Segment Start: PAGE EXCERPT

It is interesting to note that LTB levels in the highest-LTB T1 lettuce line were similar to those detected in the T2 progeny, thus suggesting stability of these levels in advanced generations of lettuce. This is in contrast to findings reported on expression of a recombinant antigenic protein, F glycoprotein of the Respiratory syncytial virus (RSV), wherein RSV-F protein levels decreased in advanced generations of tomato (Lau and Korban 2010).

To assess the induction of humoral responses, mice were immunized by the oral route. Results indicated that lettuce-derived LTB from transgenic line L-41 elicited specific systemic and mucosal immune responses following a three weekly-dosing scheme used in this study. Furthermore, a neutralizing activity against the cholera toxin was observed in this study as demonstrated by fluid accumulation following CT challenge. Interestingly, mice immunized with ~8 μg of lettuce-derived LTB were capable of reducing fluid accumulation to levels similar to those in mice immunized with the pure LTB, thus contributing to full protection against CT. To our knowledge, this is the first report wherein challenge against CT has been assayed and protection has been demonstrated in mice. The neutralizing activity of antibodies elicited by the plant-derived LTB has been reported in soybean, rice, corn, and carrot (Chikwamba et al. 2002; Moravec et al. 2007; Rosales-Mendoza et al. 2008; Kim et al. 2010).

This study provides further characterization of the immunogenicity of the lettuce-derived LTB. Further research should assess whether or not lettuce-derived LTB would induce a long-term immune response in test animals. To investigate the efficacy of this vaccination strategy in a more physiologically relevant system, a model for infection by ETEC strains such as the RITARD rabbit model may be used in the future, using the transgenic lettuce line L-41, as this is the only animal model that elicits similar responses to human ETEC infection (Spira et al. 1981).

Segment End: PAGE EXCERPT

PROBLEMS TO WORK ON.
1. List the crops that the passage on lettuce-derived LTB names as having been reported to produce LTB that elicited neutralizing antibodies.
2. Continue the passage on lettuce-derived LTB from its last sentence.

Segment Start: GIVEN RECORDS

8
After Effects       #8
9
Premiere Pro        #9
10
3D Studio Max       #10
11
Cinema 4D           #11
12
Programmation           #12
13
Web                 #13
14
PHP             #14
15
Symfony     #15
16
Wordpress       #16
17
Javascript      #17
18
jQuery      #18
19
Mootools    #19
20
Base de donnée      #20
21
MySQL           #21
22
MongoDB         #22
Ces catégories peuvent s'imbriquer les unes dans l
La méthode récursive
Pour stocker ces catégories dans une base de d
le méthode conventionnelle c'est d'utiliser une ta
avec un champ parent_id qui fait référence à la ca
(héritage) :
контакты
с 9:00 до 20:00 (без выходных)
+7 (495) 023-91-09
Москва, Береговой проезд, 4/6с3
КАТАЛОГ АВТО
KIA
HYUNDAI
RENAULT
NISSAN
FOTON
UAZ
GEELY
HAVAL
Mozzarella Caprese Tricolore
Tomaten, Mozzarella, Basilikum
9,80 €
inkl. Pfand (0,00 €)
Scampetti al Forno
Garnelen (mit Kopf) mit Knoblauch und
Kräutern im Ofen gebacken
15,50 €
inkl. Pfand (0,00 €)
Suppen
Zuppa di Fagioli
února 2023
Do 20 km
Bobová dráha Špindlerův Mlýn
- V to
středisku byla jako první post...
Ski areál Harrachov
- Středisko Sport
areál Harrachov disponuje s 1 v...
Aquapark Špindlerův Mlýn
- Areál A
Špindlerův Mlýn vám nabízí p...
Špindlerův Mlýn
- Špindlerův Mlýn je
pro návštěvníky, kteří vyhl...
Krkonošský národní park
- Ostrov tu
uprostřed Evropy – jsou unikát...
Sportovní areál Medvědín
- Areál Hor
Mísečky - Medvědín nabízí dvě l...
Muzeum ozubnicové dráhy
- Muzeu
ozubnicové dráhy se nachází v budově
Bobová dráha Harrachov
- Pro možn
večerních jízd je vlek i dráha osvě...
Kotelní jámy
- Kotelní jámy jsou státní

Segment End: GIVEN RECORDS

RESULTS OF THE EXERCISE.
1. soybean, rice, corn, carrot

2.
In recent years, several attempts have been made to develop oral candidate vaccines against ETEC by the expression of relevant antigens, such as CFAs (Yu and Langridge 2001; Lee et al. 2004), a heat labile enterotoxin mutant (Kang et al. 2004), and the atoxic LT derivative LTB (Mason et al. 1998; Chikwamba et al. 2002; Kang et al. 2006; Rosales-Mendoza et al. 2007). In this study, although the low levels of expression of LTB in lettuce leaves remain an obstacle, the ability of LTB-expressing lettuce to induce protection in mice against CT challenge following oral immunization is encouraging for future vaccine development as large amounts of freeze-dried lettuce leaves can be prepared. Moreover, the recombinant LTB protein remains stable over prolonged storage at room temperature.

As LTB also acts as an effective adjuvant, this immunogen could be used in various formulations by mixing freeze-dried lettuce tissues containing LTB with other plant tissues containing unrelated antigens that are otherwise poorly immunogenic for oral administration. These findings indicate that lettuce may be used as a functional and efficient system for inexpensive large scale vaccination against ETEC as well as for formulation of polyvalent oral vaccines.

There is a great need for to develop inexpensive and effective mucosal delivery systems for vaccine formulations against ETEC diarrhea and cholera (Black 1993). Conventional vaccines are expensive, require parenteral administration, as well as availability of cold chain infrastructure. Parenterally delivered vaccines also require availability of large volumes of hypodermic needles and are likely to be inefficacious due to breakdowns in the cold-chain, especially in developing countries where the need is the highest. For all these reasons, needle-free vaccination has become a priority in vaccine development (Giudice and Campbell 2006). An oral-plant delivery system will facilitate vaccine administration as plant-based vaccines are inexpensive, easily stored at room temperatures when freeze-dried, and can be easily administered after reconstitution with water.